The problem →
State the number of lines in the records beneath that hold the word "combination", and add nothing.

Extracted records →
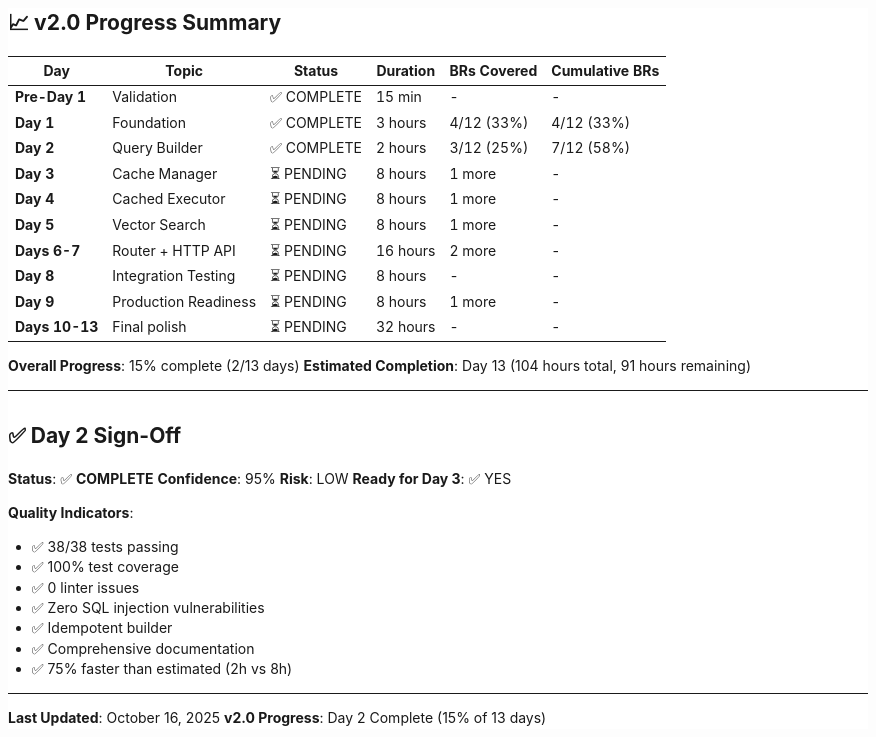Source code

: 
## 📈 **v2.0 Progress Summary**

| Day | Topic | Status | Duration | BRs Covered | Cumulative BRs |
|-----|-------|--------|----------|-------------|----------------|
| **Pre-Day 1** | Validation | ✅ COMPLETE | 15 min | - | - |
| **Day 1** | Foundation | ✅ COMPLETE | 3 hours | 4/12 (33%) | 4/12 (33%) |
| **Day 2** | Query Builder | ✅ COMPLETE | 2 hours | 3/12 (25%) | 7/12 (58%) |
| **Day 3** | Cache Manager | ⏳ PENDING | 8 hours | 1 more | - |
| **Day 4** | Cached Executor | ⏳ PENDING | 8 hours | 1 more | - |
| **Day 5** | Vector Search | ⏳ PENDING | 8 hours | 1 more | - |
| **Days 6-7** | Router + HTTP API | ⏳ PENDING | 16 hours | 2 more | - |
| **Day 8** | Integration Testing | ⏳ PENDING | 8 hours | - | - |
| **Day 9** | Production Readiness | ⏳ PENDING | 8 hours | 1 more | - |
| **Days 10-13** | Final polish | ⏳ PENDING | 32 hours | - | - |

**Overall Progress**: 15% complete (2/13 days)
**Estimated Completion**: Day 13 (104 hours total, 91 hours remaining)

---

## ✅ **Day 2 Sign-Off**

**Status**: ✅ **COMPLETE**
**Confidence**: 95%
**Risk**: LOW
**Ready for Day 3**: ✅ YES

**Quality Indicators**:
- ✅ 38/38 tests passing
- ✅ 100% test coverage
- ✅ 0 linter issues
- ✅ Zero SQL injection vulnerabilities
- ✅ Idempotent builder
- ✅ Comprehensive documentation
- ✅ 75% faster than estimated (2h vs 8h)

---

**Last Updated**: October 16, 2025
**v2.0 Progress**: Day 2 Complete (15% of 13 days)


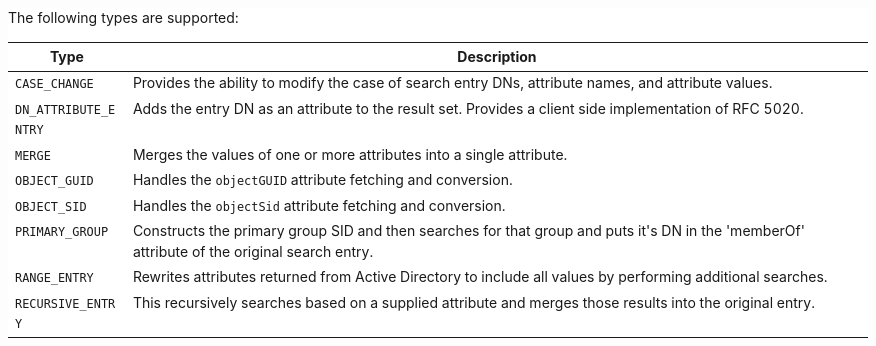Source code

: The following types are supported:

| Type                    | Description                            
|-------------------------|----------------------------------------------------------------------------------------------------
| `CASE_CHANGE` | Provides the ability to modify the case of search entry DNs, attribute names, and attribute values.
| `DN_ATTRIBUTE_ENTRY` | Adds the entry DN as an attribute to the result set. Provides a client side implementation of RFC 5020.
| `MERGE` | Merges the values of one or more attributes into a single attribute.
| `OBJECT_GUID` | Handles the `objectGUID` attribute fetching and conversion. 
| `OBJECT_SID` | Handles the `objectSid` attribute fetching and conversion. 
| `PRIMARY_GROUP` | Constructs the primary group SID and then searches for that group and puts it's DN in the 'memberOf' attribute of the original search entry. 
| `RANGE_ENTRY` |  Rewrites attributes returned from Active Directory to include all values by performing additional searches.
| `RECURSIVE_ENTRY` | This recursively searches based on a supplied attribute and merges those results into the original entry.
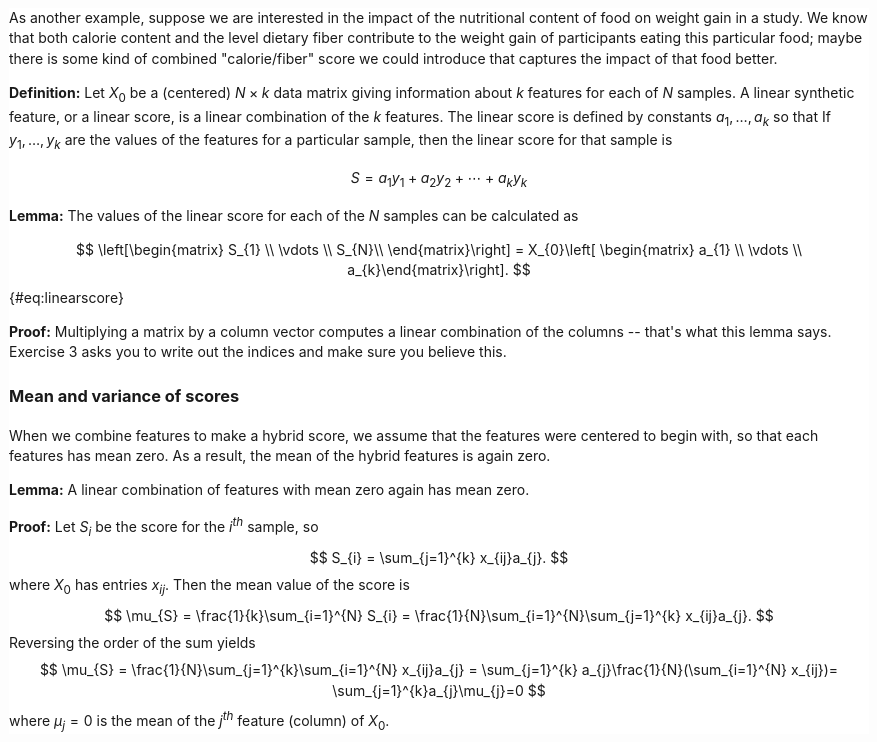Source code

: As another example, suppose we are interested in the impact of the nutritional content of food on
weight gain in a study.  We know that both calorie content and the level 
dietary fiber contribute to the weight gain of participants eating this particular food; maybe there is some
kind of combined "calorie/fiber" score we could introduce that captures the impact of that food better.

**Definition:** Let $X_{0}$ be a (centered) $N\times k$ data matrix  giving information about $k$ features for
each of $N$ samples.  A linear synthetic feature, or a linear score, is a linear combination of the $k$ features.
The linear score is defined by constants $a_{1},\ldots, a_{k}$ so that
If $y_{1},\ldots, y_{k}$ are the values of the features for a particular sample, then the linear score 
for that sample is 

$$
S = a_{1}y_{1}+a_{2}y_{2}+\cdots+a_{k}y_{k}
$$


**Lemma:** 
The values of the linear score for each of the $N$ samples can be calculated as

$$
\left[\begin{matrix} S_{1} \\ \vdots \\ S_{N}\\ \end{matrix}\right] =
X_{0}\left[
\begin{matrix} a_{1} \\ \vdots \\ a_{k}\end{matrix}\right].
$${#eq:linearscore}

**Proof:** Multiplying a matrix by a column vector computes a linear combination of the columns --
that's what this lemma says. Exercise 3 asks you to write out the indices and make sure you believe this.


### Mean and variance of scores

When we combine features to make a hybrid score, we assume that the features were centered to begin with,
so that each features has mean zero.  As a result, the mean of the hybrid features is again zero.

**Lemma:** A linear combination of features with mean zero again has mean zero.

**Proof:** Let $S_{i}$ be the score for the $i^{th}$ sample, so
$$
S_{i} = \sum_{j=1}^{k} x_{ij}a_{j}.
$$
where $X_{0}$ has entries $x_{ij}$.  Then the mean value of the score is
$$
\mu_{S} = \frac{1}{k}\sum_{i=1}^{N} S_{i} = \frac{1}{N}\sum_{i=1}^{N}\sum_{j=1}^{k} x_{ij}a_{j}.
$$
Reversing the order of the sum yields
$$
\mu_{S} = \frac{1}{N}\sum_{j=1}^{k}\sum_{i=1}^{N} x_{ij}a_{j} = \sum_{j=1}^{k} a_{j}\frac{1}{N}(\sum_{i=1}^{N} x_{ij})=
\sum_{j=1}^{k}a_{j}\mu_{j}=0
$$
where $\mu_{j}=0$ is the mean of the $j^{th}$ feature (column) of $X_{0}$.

Your response →
3